Dinner: Rice, 1/2 chicken breast, korma sauce and a WWFH dessert
Total points: 26

I also went to the gym- woo! I did 20minutes swimming, so earned myself 2 activity points, RESULT!

I've also been drinking a bit more water. I'm going to make sure I have a lunch made for tomorrow..I'm thinking pasta with pasta sauce, yum..! And maybe a spag bol for the evening?

I have 2 lovely long days to look forward too now! I dont think I'll have the energy to pop to the gym, but I'm going to try and keep on the go at work!

3 things i've learnt today
1. Vanilla seeds are yum
2. The sun is the best environment to get some excercise done in!
3. Green tea is really nice with a bit of sweetner

3 Goals for tomorrow
1. Ensure I have water on me
2. Throw/give away all snacks and bad things over 3 points I can potentially binge on
3. Don't take the lift at all tomorrow
 
Saturday, 5 June 2010

My own worst enemy


what IS my problem! I'm setting back into old ways, the grazing on BAD food and eating out of boredom. I've not had any proper meals today, and i'm going to be totally honest now with what I've had to eat

Breakfast: a muller light yogurt

"Lunch": A punnet of strawberries, with 6..yes 6 "be good to yourself" (myarse) chocolate mousses. I was ok with this i thought 'ok i've pointed it, i'll just count it as my lunch'. However this OBVIOUSLY didn't fill me up, so throughout the day I snacked on around 12 cream crackers (low fat..like that makes a difference) ....and thats been it, oh and I just had 1 digesgtive biscuit.

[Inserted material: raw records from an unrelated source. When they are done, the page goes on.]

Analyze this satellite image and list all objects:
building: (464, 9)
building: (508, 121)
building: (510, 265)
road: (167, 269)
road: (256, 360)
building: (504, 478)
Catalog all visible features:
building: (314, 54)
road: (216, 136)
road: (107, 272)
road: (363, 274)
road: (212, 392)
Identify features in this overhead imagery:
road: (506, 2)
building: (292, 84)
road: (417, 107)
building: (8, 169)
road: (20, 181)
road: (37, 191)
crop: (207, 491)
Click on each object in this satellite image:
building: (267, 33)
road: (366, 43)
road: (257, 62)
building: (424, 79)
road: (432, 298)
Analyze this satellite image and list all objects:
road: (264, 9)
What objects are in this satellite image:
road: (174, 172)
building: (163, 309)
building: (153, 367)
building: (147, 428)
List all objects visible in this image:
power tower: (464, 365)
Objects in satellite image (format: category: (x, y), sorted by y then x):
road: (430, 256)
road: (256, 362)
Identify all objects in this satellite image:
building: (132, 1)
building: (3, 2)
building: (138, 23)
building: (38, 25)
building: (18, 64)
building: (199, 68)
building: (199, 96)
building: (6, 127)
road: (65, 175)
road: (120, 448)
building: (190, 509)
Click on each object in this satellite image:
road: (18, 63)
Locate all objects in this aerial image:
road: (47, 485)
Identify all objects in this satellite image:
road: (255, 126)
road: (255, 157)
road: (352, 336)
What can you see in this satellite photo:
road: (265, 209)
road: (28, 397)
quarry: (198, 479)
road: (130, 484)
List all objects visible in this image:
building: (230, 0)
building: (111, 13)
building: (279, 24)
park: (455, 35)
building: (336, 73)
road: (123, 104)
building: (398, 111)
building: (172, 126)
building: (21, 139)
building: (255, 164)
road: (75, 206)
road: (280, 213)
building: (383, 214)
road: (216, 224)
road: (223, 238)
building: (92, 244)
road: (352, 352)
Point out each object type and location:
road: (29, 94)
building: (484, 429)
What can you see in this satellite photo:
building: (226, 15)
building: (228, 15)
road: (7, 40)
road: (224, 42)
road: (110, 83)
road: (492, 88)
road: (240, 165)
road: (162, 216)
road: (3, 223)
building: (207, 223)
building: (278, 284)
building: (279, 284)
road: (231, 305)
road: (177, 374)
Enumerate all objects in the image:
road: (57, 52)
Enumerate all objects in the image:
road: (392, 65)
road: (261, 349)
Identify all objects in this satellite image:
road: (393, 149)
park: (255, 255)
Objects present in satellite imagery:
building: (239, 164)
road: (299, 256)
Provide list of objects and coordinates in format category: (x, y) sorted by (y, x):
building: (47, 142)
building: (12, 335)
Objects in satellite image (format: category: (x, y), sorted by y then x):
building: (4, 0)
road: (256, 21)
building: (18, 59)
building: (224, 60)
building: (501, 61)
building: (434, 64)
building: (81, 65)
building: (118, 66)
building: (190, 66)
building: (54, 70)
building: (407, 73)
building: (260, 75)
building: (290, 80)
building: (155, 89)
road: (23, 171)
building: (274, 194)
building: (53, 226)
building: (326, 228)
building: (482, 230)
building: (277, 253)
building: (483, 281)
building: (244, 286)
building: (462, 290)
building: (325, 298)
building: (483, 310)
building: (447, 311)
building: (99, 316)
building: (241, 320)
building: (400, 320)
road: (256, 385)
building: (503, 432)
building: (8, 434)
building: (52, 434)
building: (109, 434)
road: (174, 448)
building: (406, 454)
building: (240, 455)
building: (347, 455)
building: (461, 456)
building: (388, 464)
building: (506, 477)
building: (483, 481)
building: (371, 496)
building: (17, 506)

I reckon if I have my dinner tonight this will set me back around 4 points over, SO..at 8.30pm today I will go to my gym, do 10 minutes cross trainer, 10 minutes on the treadmill and 10 minutes on the bike to PUNISH myself for how awful I've been.

I'm also going to cut 4 points out of my daily point limit starting from tomorrow- enough is enough anna, GET YOURSELF TOGETHER!
 
Wednesday, 9 June 2010

Bad times



+1.5lb

WOW.. I could probably have handled 0.5lb gain, but 1.5lb..er no. I'm really angry and disappointed in myself, I've not been sensible and i've played to temptation around me. I have tried hard, I have tracked when ive gone over etc, however discussing with my leader tonight I havn't been weighing my food, and Ive not been eating 3 steady meals a day. So, I'm going to aim for a 3lb LOSS next week to make up for this. I've bought the WW meal planner to go on my fridge, and also the tracker too.

On top of that 2 dvds I ordered came through today. One was the carmen electra striptease workout, and the other was the strictly come dancing 'dancercize'.

I did a 20minute workout today of the carmen electra, and really enjoyed it. I personally love dancing, and it was fab to be working out to an easy routine, and feeling sexy about myself at the same time- I was able to let go and get into it! I'll be trying the dancercize tomorrow

So fingers cross in replacement of the gym these dvds may make up for the days I can't go.

Its been a bad week- at this point I'd just say 'screw it' and give up, but Im going to soldier on and hope If i make some improvements, eat more sensibly and get some excercise done i'll see a nice loss next week to make up for it. I'll try and write on this blog more

SO here's to a better week!
 
WOW.. I could probably have handled 0.5lb gain, but 1.5lb..er no.

Sorry to hear about the gain - you'll have it off in no time:) Well done for drawing a line under it :)

Would you recommend Carmen Electra's DVD? And the SCD one? I want some new workout DVDs - might have to look these up:)
 
Sorry to hear about the gain - you'll have it off in no time:) Well done for drawing a line under it :)

Would you recommend Carmen Electra's DVD? And the SCD one? I want some new workout DVDs - might have to look these up:)


I'd reccomend the carmen electras one, although the workouts are short and I can't see myself coming back to do them once ive mastered a routine. The SCD ones are SO confusing, the steps etc- I could do the warm up but that was it!!!